Retype each line of the material exactly, please, skipping any picture in it.

(Information supplied):
########################################

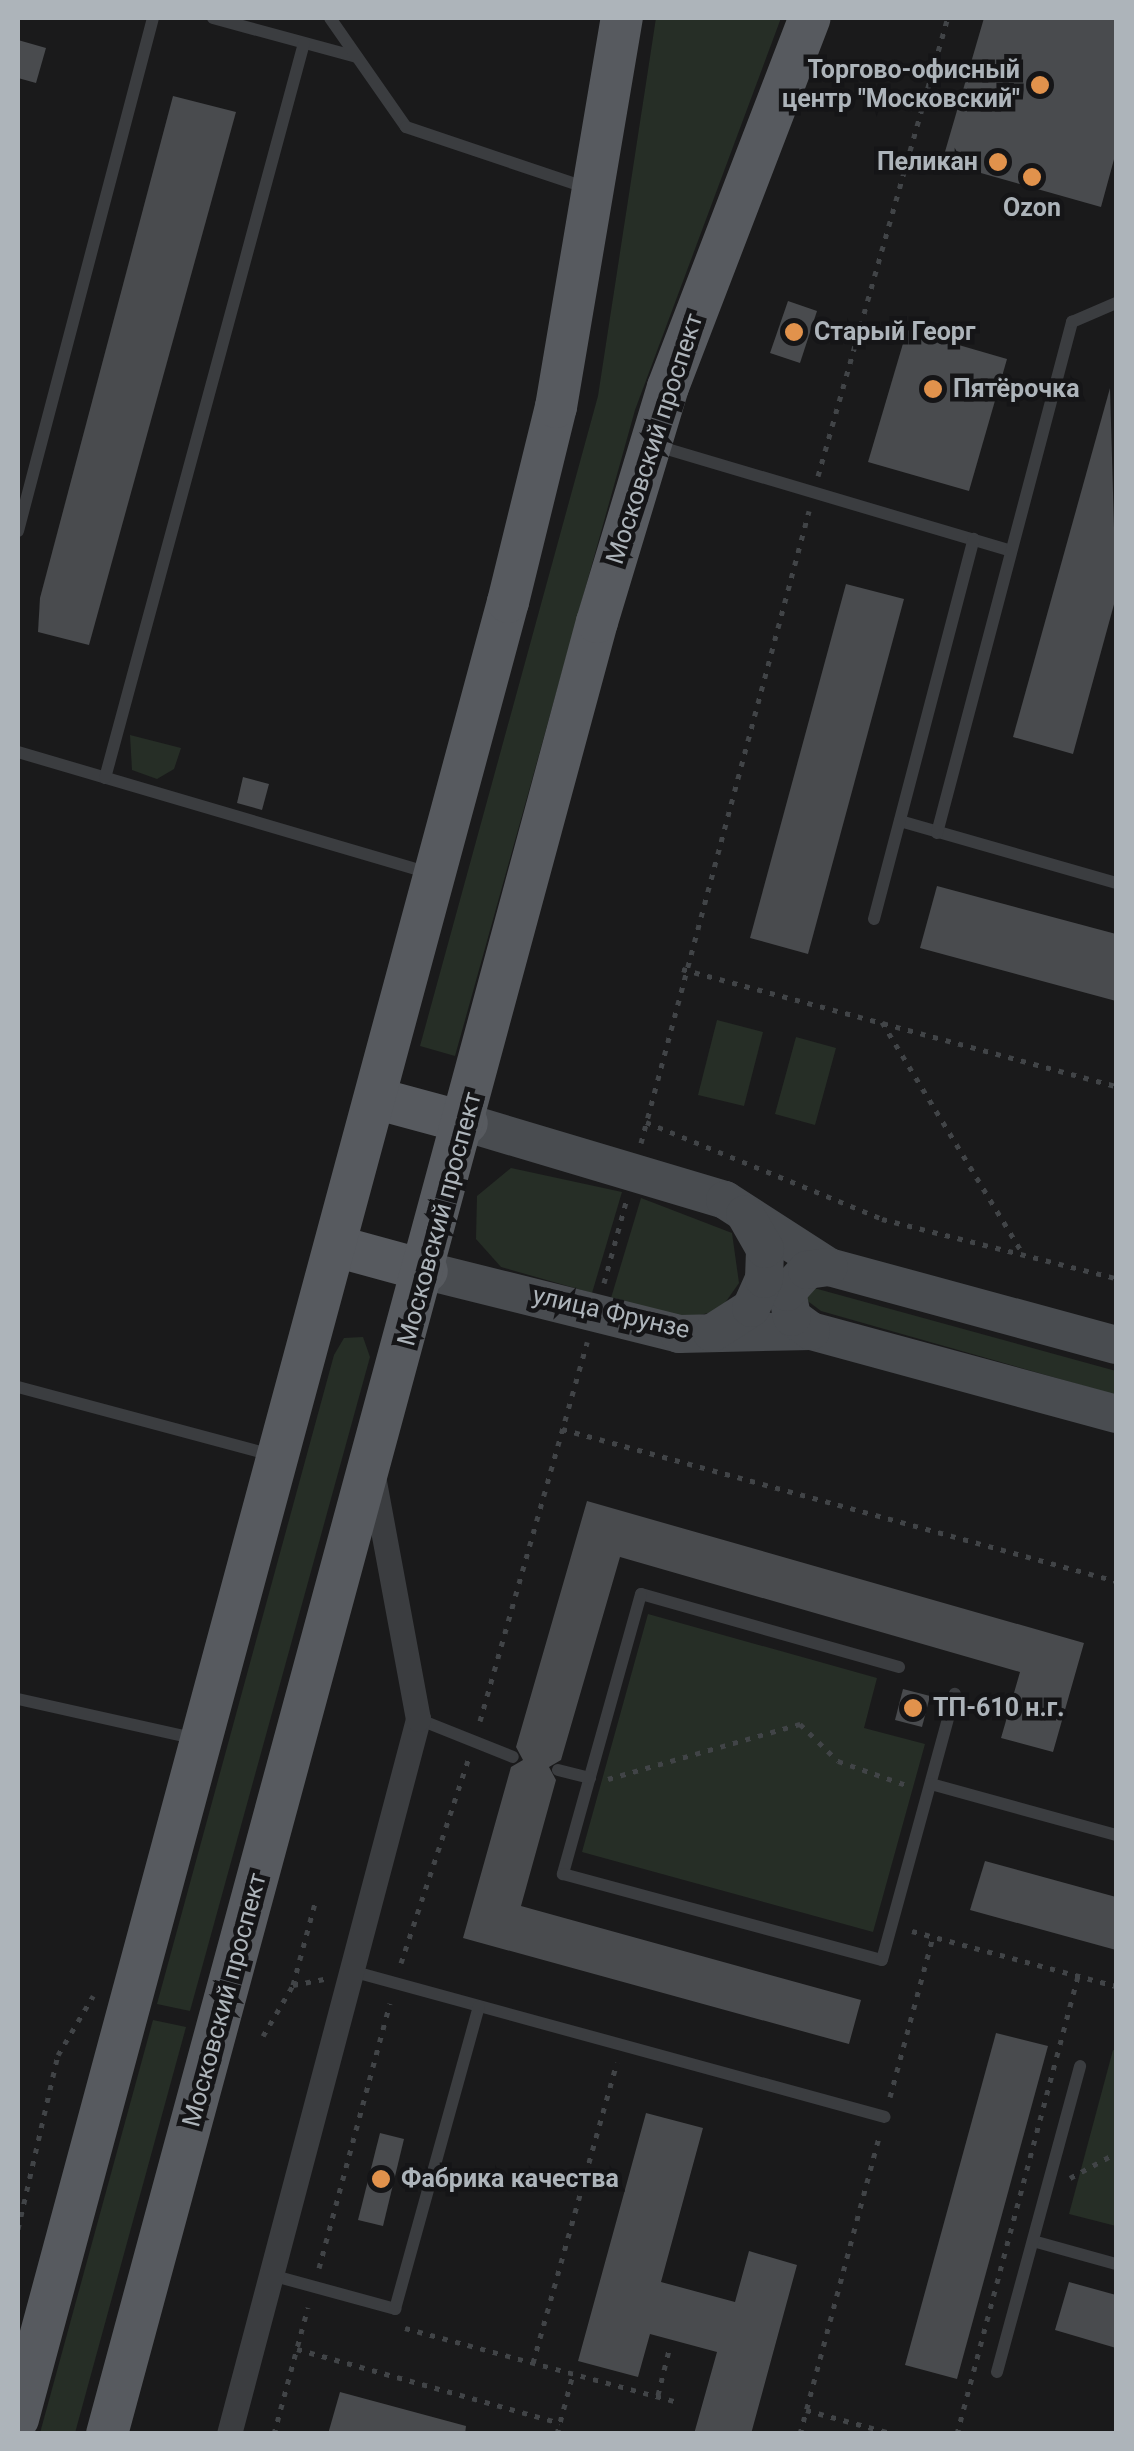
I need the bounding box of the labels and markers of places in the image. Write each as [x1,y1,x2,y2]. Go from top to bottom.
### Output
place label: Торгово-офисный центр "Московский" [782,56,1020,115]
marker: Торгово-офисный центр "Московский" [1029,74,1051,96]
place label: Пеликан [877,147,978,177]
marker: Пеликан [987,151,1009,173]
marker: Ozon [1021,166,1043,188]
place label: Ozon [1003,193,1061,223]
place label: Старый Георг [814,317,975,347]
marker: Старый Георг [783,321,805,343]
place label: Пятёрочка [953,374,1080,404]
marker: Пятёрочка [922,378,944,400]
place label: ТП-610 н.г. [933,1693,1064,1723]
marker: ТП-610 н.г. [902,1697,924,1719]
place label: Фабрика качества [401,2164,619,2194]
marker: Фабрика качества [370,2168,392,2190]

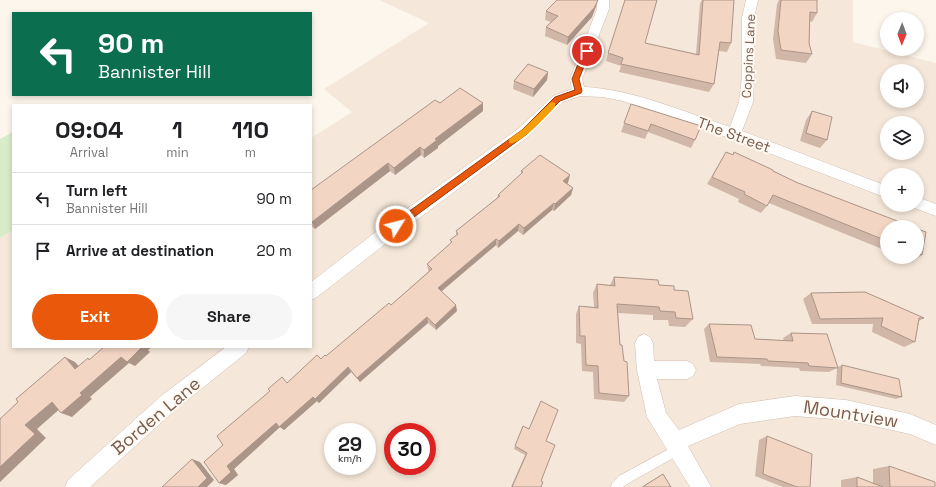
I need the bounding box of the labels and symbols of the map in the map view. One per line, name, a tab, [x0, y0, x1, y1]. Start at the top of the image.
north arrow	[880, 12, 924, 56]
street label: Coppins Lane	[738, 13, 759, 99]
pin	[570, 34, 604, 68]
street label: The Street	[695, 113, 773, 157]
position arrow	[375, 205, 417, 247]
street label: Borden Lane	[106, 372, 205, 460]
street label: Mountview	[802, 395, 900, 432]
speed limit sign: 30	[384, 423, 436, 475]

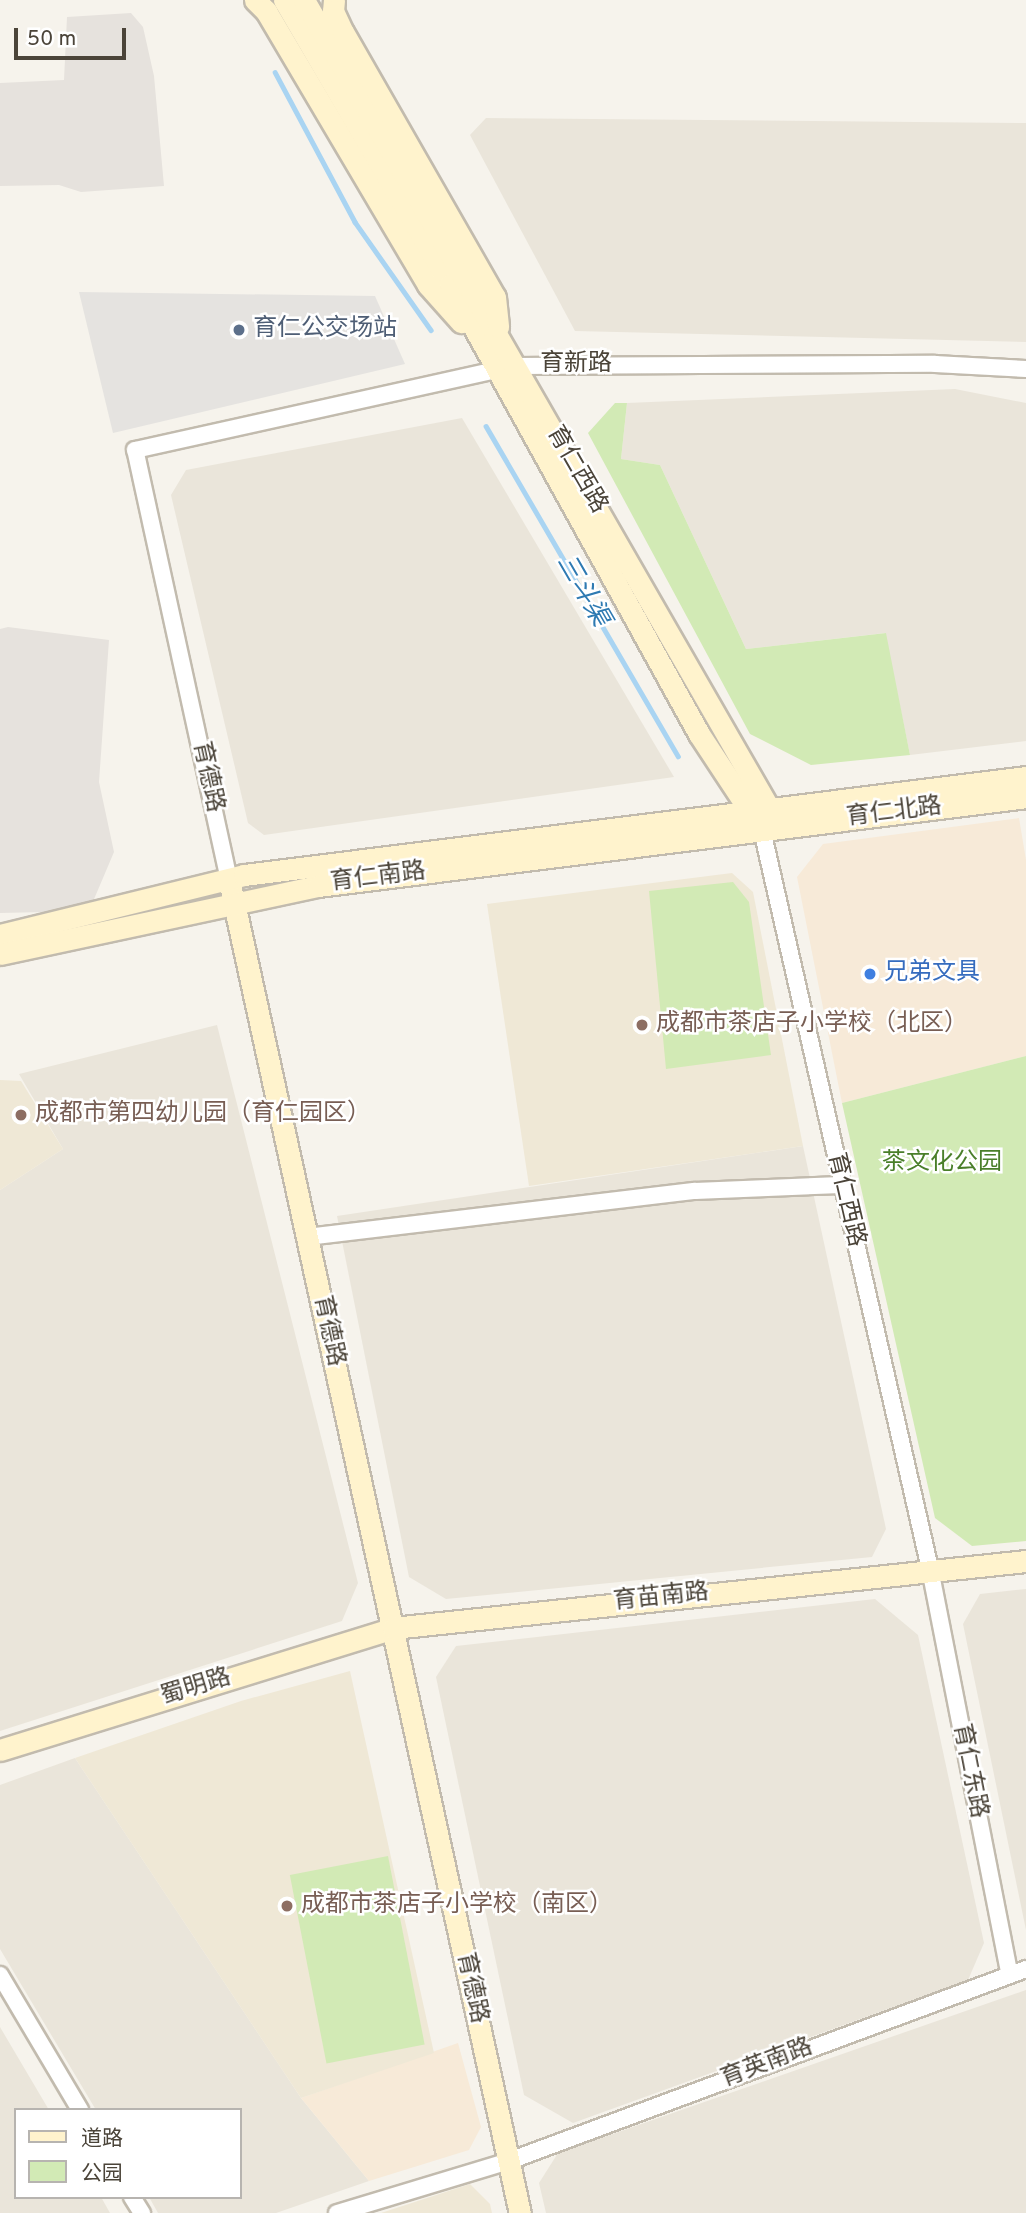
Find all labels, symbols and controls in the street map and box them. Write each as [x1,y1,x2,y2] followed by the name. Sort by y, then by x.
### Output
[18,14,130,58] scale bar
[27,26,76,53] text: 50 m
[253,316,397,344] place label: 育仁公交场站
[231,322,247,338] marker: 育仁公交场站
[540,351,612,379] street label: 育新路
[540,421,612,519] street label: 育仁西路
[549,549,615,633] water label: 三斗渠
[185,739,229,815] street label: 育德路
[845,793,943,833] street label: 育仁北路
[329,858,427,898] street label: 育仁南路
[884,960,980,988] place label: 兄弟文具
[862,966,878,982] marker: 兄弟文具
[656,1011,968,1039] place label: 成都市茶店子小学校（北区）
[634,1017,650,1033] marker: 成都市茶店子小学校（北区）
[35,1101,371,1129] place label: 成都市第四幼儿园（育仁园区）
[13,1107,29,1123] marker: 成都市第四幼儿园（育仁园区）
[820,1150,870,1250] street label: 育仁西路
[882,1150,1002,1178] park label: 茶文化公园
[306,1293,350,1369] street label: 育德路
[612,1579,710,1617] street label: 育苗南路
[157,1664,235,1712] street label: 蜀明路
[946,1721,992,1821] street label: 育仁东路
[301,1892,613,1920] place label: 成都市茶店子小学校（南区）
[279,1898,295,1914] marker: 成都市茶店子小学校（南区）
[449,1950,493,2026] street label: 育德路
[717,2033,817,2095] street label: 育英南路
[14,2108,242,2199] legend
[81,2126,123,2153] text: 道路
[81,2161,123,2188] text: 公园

########################################

(Finished exercise):
I need the bounding box of the labels and markers of places in the image. Write each as [x1,y1,x2,y2]. Go from top to bottom.
### Output
place label: Торгово-офисный центр "Московский" [782,56,1020,115]
marker: Торгово-офисный центр "Московский" [1029,74,1051,96]
place label: Пеликан [877,147,978,177]
marker: Пеликан [987,151,1009,173]
marker: Ozon [1021,166,1043,188]
place label: Ozon [1003,193,1061,223]
place label: Старый Георг [814,317,975,347]
marker: Старый Георг [783,321,805,343]
place label: Пятёрочка [953,374,1080,404]
marker: Пятёрочка [922,378,944,400]
place label: ТП-610 н.г. [933,1693,1064,1723]
marker: ТП-610 н.г. [902,1697,924,1719]
place label: Фабрика качества [401,2164,619,2194]
marker: Фабрика качества [370,2168,392,2190]

I need the bounding box of the labels and symbols of the map in the map view. One per line, name, a tab, [x0, y0, x1, y1]. Start at the top of the image.
north arrow	[880, 12, 924, 56]
street label: Coppins Lane	[738, 13, 759, 99]
pin	[570, 34, 604, 68]
street label: The Street	[695, 113, 773, 157]
position arrow	[375, 205, 417, 247]
street label: Borden Lane	[106, 372, 205, 460]
street label: Mountview	[802, 395, 900, 432]
speed limit sign: 30	[384, 423, 436, 475]

Find all labels, symbols and controls in the street map and box them. Write each as [x1,y1,x2,y2] followed by the name. Sort by y, then by x.
### Output
[18,14,130,58] scale bar
[27,26,76,53] text: 50 m
[253,316,397,344] place label: 育仁公交场站
[231,322,247,338] marker: 育仁公交场站
[540,351,612,379] street label: 育新路
[540,421,612,519] street label: 育仁西路
[549,549,615,633] water label: 三斗渠
[185,739,229,815] street label: 育德路
[845,793,943,833] street label: 育仁北路
[329,858,427,898] street label: 育仁南路
[884,960,980,988] place label: 兄弟文具
[862,966,878,982] marker: 兄弟文具
[656,1011,968,1039] place label: 成都市茶店子小学校（北区）
[634,1017,650,1033] marker: 成都市茶店子小学校（北区）
[35,1101,371,1129] place label: 成都市第四幼儿园（育仁园区）
[13,1107,29,1123] marker: 成都市第四幼儿园（育仁园区）
[820,1150,870,1250] street label: 育仁西路
[882,1150,1002,1178] park label: 茶文化公园
[306,1293,350,1369] street label: 育德路
[612,1579,710,1617] street label: 育苗南路
[157,1664,235,1712] street label: 蜀明路
[946,1721,992,1821] street label: 育仁东路
[301,1892,613,1920] place label: 成都市茶店子小学校（南区）
[279,1898,295,1914] marker: 成都市茶店子小学校（南区）
[449,1950,493,2026] street label: 育德路
[717,2033,817,2095] street label: 育英南路
[14,2108,242,2199] legend
[81,2126,123,2153] text: 道路
[81,2161,123,2188] text: 公园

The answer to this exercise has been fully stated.